> **ABOUT THIS TASK**
For the listing below, give the number of lines that include "instead" and add nothing to it.

> **EXERCISE INPUTS**
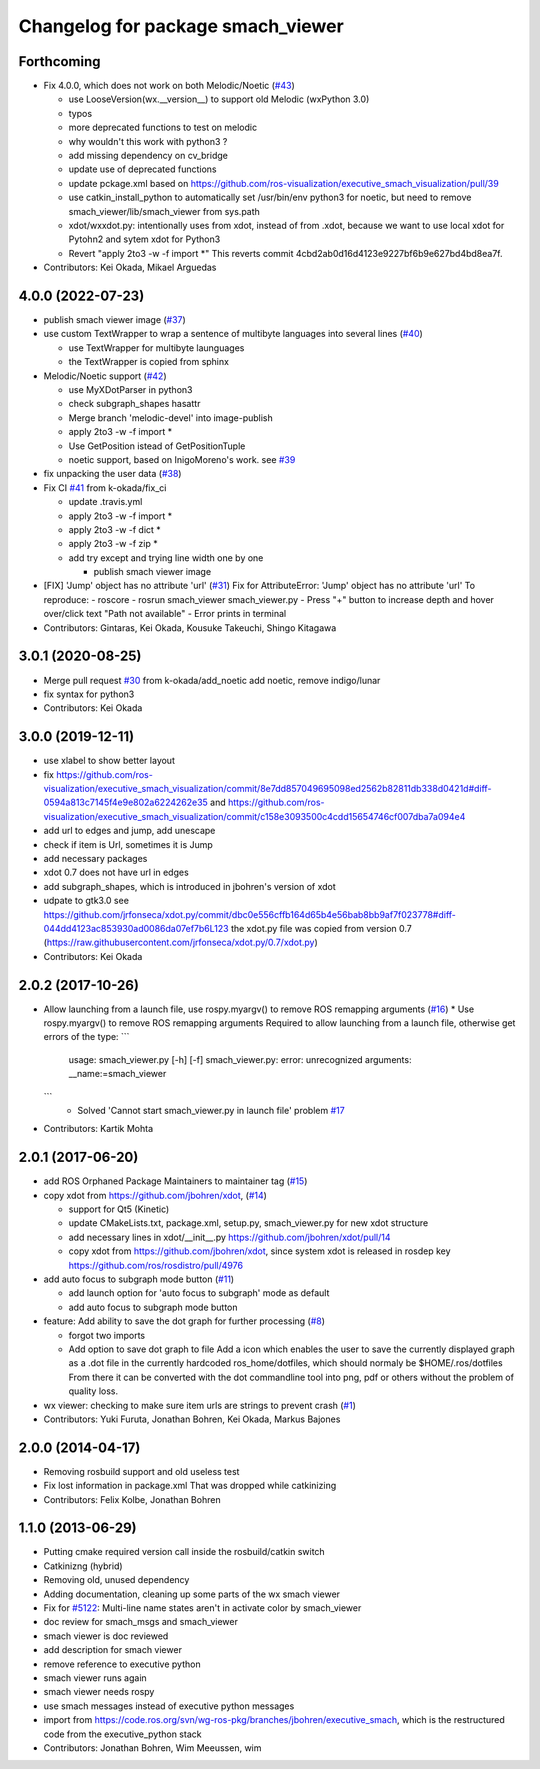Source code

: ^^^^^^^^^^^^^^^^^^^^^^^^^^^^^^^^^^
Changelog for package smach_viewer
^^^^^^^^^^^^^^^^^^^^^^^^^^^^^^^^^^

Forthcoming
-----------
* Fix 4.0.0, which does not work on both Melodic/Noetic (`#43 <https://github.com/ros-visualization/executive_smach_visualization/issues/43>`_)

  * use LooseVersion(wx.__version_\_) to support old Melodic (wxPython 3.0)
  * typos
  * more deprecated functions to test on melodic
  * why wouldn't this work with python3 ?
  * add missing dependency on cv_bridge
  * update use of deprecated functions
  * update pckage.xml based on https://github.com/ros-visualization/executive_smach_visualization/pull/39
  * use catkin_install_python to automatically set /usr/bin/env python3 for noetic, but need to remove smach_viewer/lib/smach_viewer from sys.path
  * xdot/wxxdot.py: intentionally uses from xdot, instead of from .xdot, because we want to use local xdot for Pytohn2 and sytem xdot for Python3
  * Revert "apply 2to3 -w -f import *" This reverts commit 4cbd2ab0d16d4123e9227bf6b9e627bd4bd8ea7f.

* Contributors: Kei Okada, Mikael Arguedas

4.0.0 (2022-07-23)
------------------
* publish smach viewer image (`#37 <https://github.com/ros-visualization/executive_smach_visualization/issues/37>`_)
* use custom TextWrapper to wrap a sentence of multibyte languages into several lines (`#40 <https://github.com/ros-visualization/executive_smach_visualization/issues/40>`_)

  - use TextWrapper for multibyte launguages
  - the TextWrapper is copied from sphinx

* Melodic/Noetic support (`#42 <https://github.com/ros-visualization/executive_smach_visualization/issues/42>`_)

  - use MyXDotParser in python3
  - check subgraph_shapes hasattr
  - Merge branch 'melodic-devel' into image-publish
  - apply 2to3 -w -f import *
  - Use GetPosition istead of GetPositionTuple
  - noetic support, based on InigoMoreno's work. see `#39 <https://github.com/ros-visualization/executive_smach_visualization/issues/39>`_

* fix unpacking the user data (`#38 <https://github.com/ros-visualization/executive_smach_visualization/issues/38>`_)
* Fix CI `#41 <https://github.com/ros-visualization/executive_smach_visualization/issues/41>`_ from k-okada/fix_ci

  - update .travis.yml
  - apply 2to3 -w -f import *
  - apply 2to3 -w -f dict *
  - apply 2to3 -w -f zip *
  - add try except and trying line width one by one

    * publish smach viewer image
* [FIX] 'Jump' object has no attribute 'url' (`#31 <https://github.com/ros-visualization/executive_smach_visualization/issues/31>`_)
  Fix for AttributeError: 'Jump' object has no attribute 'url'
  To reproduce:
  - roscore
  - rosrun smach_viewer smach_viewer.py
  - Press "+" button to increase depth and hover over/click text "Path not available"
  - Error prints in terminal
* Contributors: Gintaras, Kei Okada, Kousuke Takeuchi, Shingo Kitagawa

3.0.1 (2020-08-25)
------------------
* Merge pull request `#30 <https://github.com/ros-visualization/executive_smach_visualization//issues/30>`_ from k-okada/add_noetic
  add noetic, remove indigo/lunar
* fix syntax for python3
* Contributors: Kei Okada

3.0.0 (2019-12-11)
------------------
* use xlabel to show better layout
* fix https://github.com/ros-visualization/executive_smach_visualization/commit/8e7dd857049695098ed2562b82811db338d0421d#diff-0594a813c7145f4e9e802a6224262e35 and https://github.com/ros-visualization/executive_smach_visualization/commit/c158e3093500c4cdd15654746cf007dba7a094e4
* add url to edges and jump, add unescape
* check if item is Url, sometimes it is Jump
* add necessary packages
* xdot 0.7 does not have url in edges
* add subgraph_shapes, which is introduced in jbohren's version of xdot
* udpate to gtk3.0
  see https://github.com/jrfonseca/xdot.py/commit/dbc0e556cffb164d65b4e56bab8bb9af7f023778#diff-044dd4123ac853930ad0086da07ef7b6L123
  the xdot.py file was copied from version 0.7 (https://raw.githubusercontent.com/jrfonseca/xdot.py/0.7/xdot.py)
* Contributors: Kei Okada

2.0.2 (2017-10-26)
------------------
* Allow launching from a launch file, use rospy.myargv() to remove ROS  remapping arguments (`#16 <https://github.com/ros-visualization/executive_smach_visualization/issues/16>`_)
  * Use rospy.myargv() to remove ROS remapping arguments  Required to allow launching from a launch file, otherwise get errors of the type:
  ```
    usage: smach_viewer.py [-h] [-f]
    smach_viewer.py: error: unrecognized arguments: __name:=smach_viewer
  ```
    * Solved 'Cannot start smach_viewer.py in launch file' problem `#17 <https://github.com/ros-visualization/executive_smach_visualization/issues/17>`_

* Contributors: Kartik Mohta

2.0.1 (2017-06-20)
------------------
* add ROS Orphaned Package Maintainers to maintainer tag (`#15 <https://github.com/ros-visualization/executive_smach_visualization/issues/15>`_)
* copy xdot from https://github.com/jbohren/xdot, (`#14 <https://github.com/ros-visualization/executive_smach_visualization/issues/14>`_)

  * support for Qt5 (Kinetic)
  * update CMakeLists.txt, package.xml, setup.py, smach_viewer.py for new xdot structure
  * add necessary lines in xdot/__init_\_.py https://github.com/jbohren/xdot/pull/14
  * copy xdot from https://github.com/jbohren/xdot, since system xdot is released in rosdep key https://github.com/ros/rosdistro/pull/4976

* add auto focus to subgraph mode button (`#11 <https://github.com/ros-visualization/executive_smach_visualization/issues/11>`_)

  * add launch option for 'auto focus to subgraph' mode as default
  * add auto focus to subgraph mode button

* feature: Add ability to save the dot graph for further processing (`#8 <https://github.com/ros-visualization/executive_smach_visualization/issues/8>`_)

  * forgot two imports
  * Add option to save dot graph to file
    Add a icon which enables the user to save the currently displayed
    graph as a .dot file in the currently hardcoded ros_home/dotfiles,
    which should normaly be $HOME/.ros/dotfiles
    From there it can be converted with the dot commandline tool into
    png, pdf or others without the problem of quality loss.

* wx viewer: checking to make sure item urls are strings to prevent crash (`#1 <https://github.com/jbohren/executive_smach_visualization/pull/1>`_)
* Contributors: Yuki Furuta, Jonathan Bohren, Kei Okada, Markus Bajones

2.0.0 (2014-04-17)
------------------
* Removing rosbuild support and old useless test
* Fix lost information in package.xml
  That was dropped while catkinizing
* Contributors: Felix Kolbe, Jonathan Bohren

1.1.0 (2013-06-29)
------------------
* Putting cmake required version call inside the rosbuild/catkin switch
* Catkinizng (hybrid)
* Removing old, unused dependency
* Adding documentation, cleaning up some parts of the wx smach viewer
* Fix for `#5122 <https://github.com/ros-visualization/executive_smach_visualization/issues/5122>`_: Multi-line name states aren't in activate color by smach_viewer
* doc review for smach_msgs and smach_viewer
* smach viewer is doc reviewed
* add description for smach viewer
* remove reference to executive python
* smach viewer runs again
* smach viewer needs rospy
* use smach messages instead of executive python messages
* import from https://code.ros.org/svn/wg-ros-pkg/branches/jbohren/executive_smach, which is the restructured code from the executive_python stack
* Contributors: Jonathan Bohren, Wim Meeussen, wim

> **ANSWER TO THE PROBLEM**
2